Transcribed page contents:
*** Block opens ***
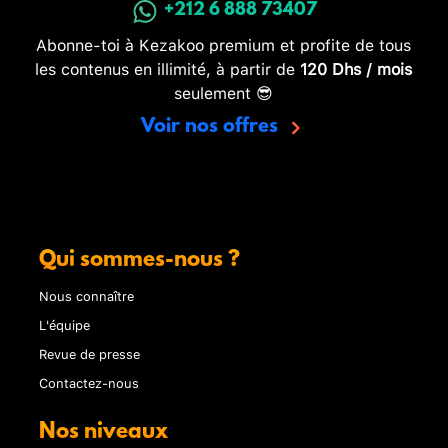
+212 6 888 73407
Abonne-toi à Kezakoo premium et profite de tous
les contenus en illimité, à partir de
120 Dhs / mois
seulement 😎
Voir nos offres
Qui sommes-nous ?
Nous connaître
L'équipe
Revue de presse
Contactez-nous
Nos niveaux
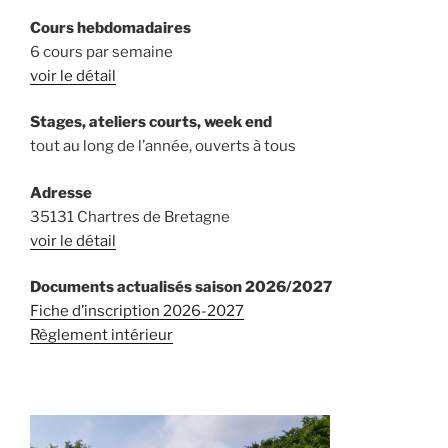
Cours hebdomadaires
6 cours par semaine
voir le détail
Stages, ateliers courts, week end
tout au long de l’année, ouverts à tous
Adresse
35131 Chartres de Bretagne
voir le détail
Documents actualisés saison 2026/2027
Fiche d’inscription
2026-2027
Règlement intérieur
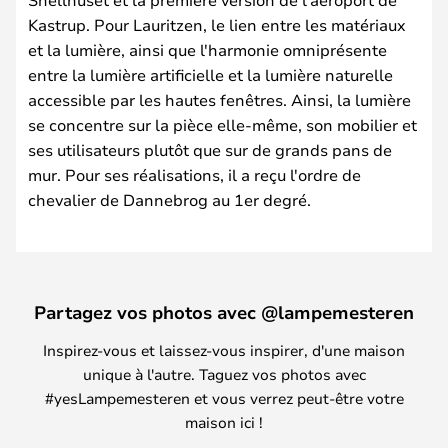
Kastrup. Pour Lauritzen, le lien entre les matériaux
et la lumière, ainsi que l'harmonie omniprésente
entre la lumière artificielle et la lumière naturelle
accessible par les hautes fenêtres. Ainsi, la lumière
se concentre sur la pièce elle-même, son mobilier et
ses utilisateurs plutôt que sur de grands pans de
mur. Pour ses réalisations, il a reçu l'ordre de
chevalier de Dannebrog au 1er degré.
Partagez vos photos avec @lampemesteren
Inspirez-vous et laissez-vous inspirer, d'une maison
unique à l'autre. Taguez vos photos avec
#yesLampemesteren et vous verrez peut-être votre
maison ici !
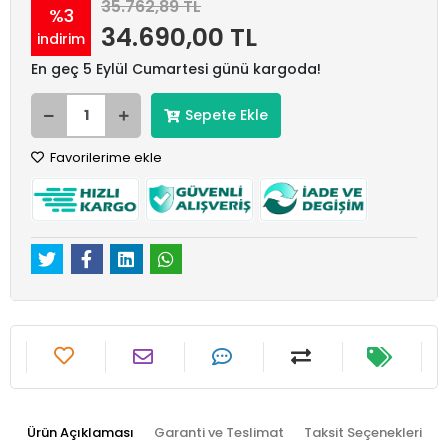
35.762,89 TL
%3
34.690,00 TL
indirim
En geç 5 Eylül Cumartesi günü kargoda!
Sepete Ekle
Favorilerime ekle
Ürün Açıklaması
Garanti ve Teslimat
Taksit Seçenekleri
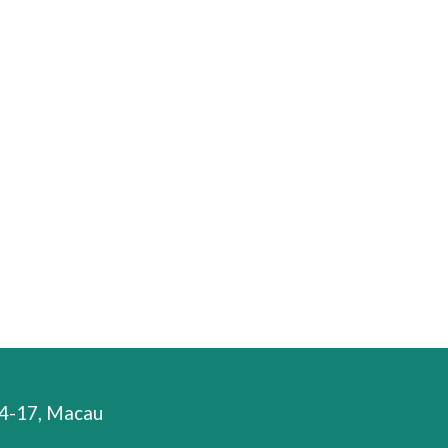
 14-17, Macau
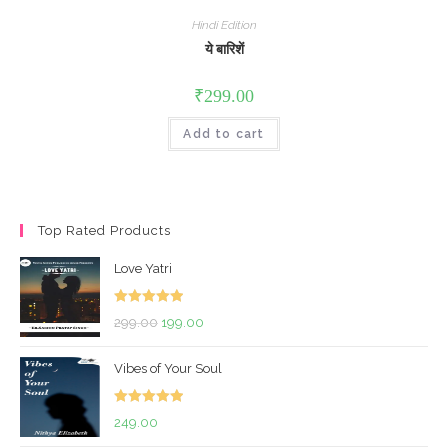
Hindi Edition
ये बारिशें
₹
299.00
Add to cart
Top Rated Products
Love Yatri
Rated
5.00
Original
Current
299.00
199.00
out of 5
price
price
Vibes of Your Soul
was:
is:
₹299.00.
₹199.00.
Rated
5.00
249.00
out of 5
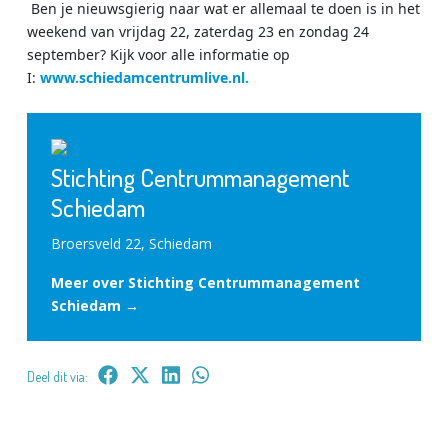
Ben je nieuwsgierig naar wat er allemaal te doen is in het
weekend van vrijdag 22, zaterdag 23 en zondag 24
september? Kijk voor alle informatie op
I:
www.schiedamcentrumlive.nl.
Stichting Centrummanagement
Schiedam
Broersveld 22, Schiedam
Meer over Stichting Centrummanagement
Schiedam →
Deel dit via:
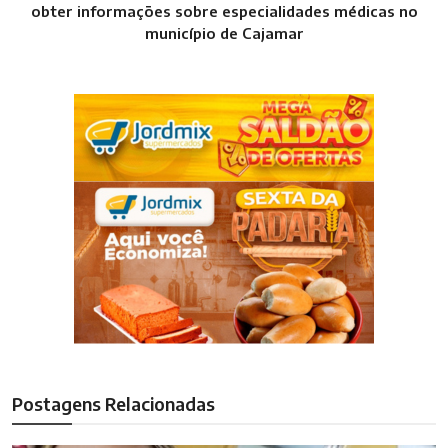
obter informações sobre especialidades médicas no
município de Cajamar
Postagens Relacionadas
*** Block closes ***
• **ABOUT THIS EXERCISE**
Return the entries above exactly and in full; do not include images.

• **REPLY**
+212 6 888 73407
Abonne-toi à Kezakoo premium et profite de tous
les contenus en illimité, à partir de
120 Dhs / mois
seulement 😎
Voir nos offres
Qui sommes-nous ?
Nous connaître
L'équipe
Revue de presse
Contactez-nous
Nos niveaux
Cours hebdomadaires
6 cours par semaine
voir le détail
Stages, ateliers courts, week end
tout au long de l’année, ouverts à tous
Adresse
35131 Chartres de Bretagne
voir le détail
Documents actualisés saison 2026/2027
Fiche d’inscription
2026-2027
Règlement intérieur
Kastrup. Pour Lauritzen, le lien entre les matériaux
et la lumière, ainsi que l'harmonie omniprésente
entre la lumière artificielle et la lumière naturelle
accessible par les hautes fenêtres. Ainsi, la lumière
se concentre sur la pièce elle-même, son mobilier et
ses utilisateurs plutôt que sur de grands pans de
mur. Pour ses réalisations, il a reçu l'ordre de
chevalier de Dannebrog au 1er degré.
Partagez vos photos avec @lampemesteren
Inspirez-vous et laissez-vous inspirer, d'une maison
unique à l'autre. Taguez vos photos avec
#yesLampemesteren et vous verrez peut-être votre
maison ici !
35.762,89 TL
%3
34.690,00 TL
indirim
En geç 5 Eylül Cumartesi günü kargoda!
Sepete Ekle
Favorilerime ekle
Ürün Açıklaması
Garanti ve Teslimat
Taksit Seçenekleri
 14-17, Macau
Hindi Edition
ये बारिशें
₹
299.00
Add to cart
Top Rated Products
Love Yatri
Rated
5.00
Original
Current
299.00
199.00
out of 5
price
price
Vibes of Your Soul
was:
is:
₹299.00.
₹199.00.
Rated
5.00
249.00
out of 5
Ben je nieuwsgierig naar wat er allemaal te doen is in het
weekend van vrijdag 22, zaterdag 23 en zondag 24
september? Kijk voor alle informatie op
I:
www.schiedamcentrumlive.nl.
Stichting Centrummanagement
Schiedam
Broersveld 22, Schiedam
Meer over Stichting Centrummanagement
Schiedam →
Deel dit via:
obter informações sobre especialidades médicas no
município de Cajamar
Postagens Relacionadas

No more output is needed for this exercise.